“You’re so much more than you let people see.” She holds my gaze when she says it, like she’s making sure I actually hear her. “You’re kind of amazing.”
“You’re completely amazing,” I say quietly. Two people are coming down the hallway that runs perpendicular to this one, heading for the conference room Scottie’s due in any minute. If anyone saw us standing like this, they wouldn’t ask questions. They’d assume answers.
Correct answers.
“If we were anywhere else, I’d think about kissing you right now,” I say.
She breathes in sharply. “We can’t.”
“I know. But I can still think about it.”
“Me too.”
“Good. That means we have a new line, then,” I say, my hand lifting without my permission, hovering near her waist before I remember where we are. Her breath hitches when she notices, but she doesn’t step back.
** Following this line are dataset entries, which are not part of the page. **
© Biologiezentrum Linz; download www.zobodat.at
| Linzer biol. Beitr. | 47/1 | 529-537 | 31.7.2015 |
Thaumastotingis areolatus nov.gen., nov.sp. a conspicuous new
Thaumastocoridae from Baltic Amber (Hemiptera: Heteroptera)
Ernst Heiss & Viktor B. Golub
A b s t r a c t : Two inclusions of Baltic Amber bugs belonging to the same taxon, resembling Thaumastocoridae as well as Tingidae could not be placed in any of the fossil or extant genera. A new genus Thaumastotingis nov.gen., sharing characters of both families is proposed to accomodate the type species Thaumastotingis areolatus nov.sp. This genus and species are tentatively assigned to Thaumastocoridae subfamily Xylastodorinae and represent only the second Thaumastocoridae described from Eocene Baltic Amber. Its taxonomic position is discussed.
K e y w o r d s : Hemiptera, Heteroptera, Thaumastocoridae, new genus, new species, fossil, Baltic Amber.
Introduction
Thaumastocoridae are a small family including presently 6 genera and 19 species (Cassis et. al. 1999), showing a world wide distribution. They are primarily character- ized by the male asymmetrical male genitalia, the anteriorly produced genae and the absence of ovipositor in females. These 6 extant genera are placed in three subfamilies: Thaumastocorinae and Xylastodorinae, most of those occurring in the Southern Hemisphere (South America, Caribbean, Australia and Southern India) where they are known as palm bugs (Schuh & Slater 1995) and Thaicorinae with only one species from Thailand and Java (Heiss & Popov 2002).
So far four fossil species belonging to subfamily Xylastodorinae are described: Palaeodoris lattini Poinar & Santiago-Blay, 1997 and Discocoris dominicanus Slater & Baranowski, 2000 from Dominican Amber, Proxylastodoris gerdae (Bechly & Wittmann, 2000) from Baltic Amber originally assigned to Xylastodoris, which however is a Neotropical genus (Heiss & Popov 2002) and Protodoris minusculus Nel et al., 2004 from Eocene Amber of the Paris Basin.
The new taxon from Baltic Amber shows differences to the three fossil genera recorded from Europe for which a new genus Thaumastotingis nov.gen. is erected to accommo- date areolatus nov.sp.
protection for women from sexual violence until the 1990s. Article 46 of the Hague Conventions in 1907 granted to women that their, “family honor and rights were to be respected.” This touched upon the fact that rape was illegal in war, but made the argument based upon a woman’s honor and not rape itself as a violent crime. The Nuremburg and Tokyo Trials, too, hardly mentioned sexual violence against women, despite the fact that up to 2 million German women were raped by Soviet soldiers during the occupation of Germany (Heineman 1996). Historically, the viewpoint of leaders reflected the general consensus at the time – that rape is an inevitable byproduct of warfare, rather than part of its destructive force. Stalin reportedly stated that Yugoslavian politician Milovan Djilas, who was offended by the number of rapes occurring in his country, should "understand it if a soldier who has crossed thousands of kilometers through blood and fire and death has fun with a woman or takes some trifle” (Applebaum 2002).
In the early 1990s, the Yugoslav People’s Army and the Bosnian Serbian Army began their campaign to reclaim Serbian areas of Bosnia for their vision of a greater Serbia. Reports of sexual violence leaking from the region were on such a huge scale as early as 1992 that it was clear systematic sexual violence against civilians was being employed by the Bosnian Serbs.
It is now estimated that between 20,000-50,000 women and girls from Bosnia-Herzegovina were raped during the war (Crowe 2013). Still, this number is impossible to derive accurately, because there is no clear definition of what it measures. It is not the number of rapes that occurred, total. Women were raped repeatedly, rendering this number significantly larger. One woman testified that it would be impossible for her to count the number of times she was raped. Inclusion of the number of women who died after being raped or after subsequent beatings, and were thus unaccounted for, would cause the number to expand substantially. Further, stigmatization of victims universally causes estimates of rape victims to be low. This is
“Talking about something we’re thinking of but not doing?” she asks, but she’s staring at my mouth, and it makes the heat between us feel like it could melt steel. “I guess so.”
More people are heading toward the conference room, and their laughter breaks the moment like glass. We’re far enough apart to look appropriate, but the space between us is so electric, it could surge at any moment.
If anyone stepped between us right now, they’d incinerate on the spot.
“Text me when you’re in your room,” she says. “So I know you’re behaving.”
“I always behave,” I tease. “If I text, will you text back?”
“Maybe.”
“You know that’s a yes.”
She narrows her eyes. “I should go. See you tomorrow.”
I watch her walk into the conference room, the door swallowing her whole.
When the hallway is clear, I head back through the lobby to the elevator, searching on my phone.
Before I’ve even reached my room, I’ve already found the highest-rated coffee shop in North Scottsdale.
And they deliver.
CHAPTER EIGHTEEN
Scottie
It’s 5:04 a.m. when I get a text from an unknown 602 number.
Your coffee has arrived. Thank you for ordering from Pinnacle Perk.
Thanks to the time zone change, I’ve been up working for half an hour, but when I crack my door and grab the to-go cup on the ground, I smile for the first time all morning. The hallway is quiet, beige and corporate, like nothing extraordinary could possibly happen here—like arranging a caffeine delivery isn’t peak romance.
Padding across the room back to the table, I take the drink out of the carrier when a neon pink sticky note falls from the bottom of the carrier, fluttering slowly to the ground.
It’s a handwritten note in an angled script that represents Lucas’s finest penmanship.